In the entries below, find each line with the word "publication" and return it.

#### PROVIDED RECORDS

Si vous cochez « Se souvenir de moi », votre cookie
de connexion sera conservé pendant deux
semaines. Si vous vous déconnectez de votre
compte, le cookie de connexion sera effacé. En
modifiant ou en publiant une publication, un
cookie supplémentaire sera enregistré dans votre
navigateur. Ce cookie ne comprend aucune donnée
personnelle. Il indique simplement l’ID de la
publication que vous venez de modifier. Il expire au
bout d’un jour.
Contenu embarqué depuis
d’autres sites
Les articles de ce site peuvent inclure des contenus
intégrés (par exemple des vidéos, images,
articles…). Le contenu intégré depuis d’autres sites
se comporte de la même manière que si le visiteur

########

OUTPUT BELOW:
modifiant ou en publiant une publication, un
publication que vous venez de modifier. Il expire au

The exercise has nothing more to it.